DATA TO USE Block Start

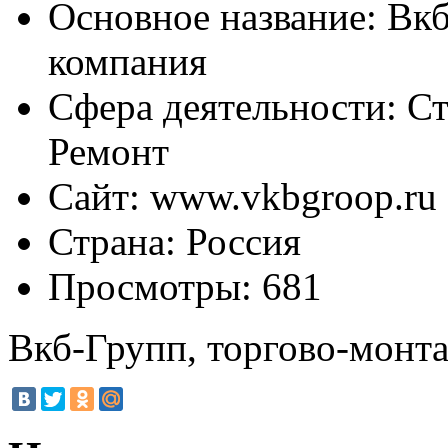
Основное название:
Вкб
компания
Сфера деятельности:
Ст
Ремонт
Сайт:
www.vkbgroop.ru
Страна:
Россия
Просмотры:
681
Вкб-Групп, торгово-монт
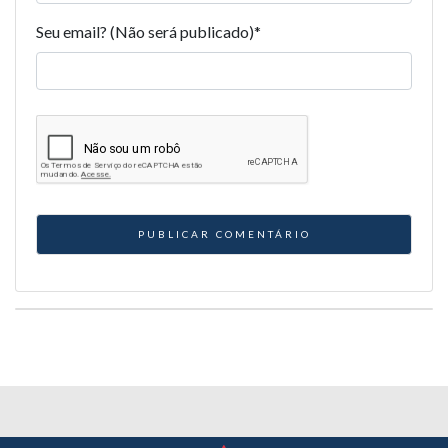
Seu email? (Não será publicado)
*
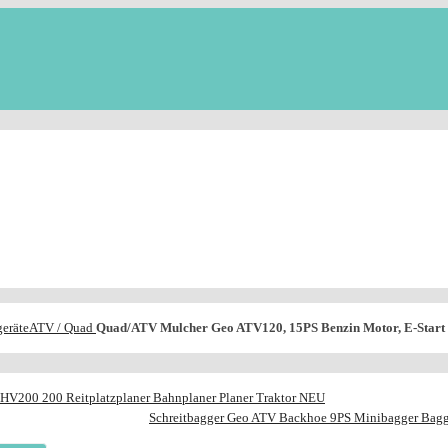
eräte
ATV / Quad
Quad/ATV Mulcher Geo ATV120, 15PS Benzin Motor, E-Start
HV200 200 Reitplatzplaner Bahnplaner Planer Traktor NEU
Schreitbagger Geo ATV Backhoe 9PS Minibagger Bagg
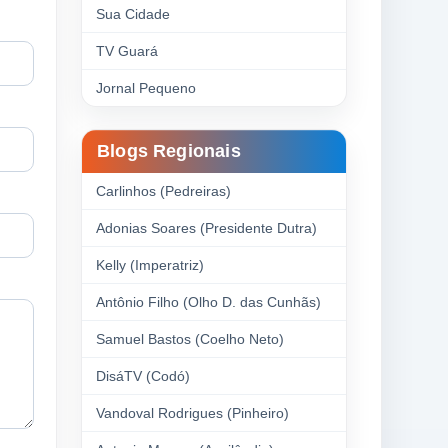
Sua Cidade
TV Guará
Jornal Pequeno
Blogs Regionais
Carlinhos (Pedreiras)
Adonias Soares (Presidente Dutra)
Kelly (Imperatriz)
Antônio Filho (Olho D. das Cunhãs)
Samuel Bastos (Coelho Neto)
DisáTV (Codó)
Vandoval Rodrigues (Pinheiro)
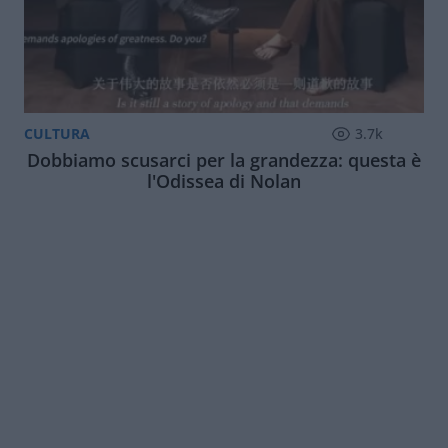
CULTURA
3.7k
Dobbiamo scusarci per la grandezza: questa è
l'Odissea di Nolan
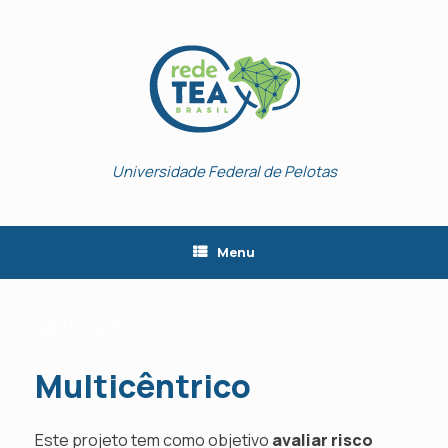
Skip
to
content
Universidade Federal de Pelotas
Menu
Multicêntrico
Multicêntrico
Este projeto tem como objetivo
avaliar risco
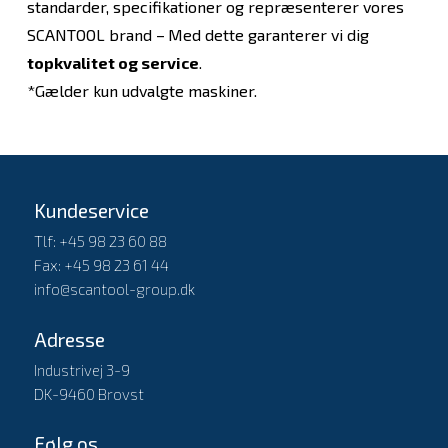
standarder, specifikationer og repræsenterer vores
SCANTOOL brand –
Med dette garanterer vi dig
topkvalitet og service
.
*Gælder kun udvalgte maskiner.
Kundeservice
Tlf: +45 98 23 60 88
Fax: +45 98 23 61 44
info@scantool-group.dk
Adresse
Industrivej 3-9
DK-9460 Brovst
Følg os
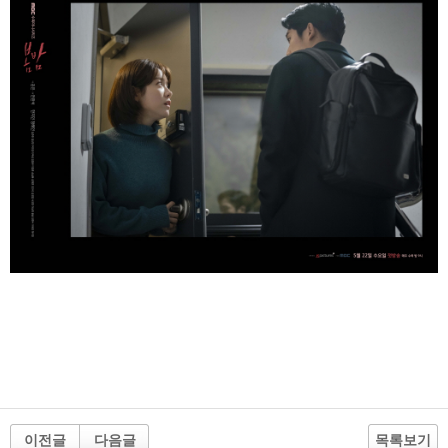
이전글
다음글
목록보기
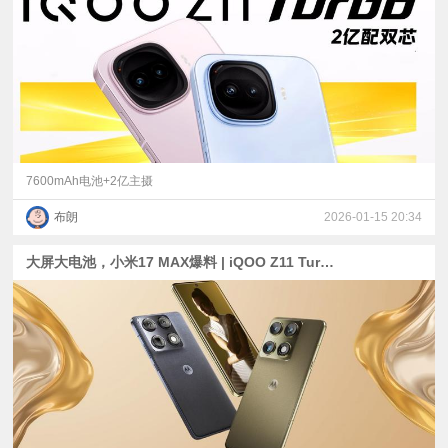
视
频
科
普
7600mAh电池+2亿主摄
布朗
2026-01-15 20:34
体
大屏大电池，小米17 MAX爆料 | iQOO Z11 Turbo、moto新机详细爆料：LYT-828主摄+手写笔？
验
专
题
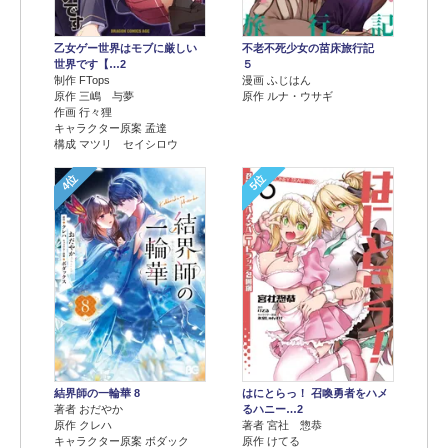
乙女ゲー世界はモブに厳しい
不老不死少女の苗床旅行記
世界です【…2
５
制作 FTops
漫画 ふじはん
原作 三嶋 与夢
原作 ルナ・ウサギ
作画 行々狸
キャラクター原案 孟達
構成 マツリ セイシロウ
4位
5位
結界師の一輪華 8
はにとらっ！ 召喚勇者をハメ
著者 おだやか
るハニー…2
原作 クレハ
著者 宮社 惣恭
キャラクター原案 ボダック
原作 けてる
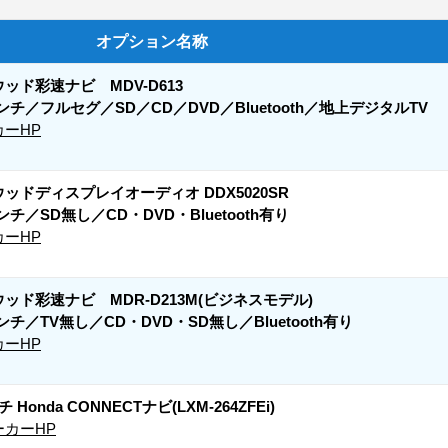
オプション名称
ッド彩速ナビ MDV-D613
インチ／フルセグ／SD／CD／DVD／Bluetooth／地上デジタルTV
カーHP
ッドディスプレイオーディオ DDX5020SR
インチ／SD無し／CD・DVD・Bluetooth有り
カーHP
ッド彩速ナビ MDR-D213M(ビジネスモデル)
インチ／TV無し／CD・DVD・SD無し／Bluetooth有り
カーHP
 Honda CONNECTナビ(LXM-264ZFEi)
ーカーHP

DATA TO USE Block End

- [EXERCISE GOAL]: Convert the lines above into a JSON list of strings, with one string for each line and no blank lines. Leave out the pictures.

- [SOLUTION TO THIS EXERCISE]:
[
  "Основное название:",
  "Вкб",
  "компания",
  "Сфера деятельности:",
  "Ст",
  "Ремонт",
  "Сайт:",
  "www.vkbgroop.ru",
  "Страна:",
  "Россия",
  "Просмотры:",
  "681",
  "Вкб-Групп, торгово-монт",
  "Seu email? (Não será publicado)",
  "*",
  "eräte",
  "ATV / Quad",
  "Quad/ATV Mulcher Geo ATV120, 15PS Benzin Motor, E-Start",
  "HV200 200 Reitplatzplaner Bahnplaner Planer Traktor NEU",
  "Schreitbagger Geo ATV Backhoe 9PS Minibagger Bagg",
  "Sua Cidade",
  "TV Guará",
  "Jornal Pequeno",
  "Blogs Regionais",
  "Carlinhos (Pedreiras)",
  "Adonias Soares (Presidente Dutra)",
  "Kelly (Imperatriz)",
  "Antônio Filho (Olho D. das Cunhãs)",
  "Samuel Bastos (Coelho Neto)",
  "DisáTV (Codó)",
  "Vandoval Rodrigues (Pinheiro)",
  "CULTURA",
  "3.7k",
  "Dobbiamo scusarci per la grandezza: questa è",
  "l'Odissea di Nolan",
  "Skip",
  "to",
  "content",
  "Universidade Federal de Pelotas",
  "Menu",
  "Multicêntrico",
  "Multicêntrico",
  "Este projeto tem como objetivo",
  "avaliar risco",
  "standarder, specifikationer og repræsenterer vores",
  "SCANTOOL brand –",
  "Med dette garanterer vi dig",
  "topkvalitet og service",
  ".",
  "*Gælder kun udvalgte maskiner.",
  "Kundeservice",
  "Tlf: +45 98 23 60 88",
  "Fax: +45 98 23 61 44",
  "info@scantool-group.dk",
  "Adresse",
  "Industrivej 3-9",
  "DK-9460 Brovst",
  "Følg os",
  "이전글",
  "다음글",
  "목록보기",
  "视",
  "频",
  "科",
  "普",
  "7600mAh电池+2亿主摄",
  "布朗",
  "2026-01-15 20:34",
  "体",
  "大屏大电池，小米17 MAX爆料 | iQOO Z11 Turbo、moto新机详细爆料：LYT-828主摄+手写笔？",
  "验",
  "专",
  "题",
  "乙女ゲー世界はモブに厳しい",
  "不老不死少女の苗床旅行記",
  "世界です【…2",
  "５",
  "制作 FTops",
  "漫画 ふじはん",
  "原作 三嶋 与夢",
  "原作 ルナ・ウサギ",
  "作画 行々狸",
  "キャラクター原案 孟達",
  "構成 マツリ セイシロウ",
  "4位",
  "5位",
  "結界師の一輪華 8",
  "はにとらっ！ 召喚勇者をハメ",
  "著者 おだやか",
  "るハニー…2",
  "原作 クレハ",
  "著者 宮社 惣恭",
  "キャラクター原案 ボダック",
  "原作 けてる",
  "オプション名称",
  "ッド彩速ナビ MDV-D613",
  "インチ／フルセグ／SD／CD／DVD／Bluetooth／地上デジタルTV",
  "カーHP",
  "ッドディスプレイオーディオ DDX5020SR",
  "インチ／SD無し／CD・DVD・Bluetooth有り",
  "カーHP",
  "ッド彩速ナビ MDR-D213M(ビジネスモデル)",
  "インチ／TV無し／CD・DVD・SD無し／Bluetooth有り",
  "カーHP",
  " Honda CONNECTナビ(LXM-264ZFEi)",
  "ーカーHP"
]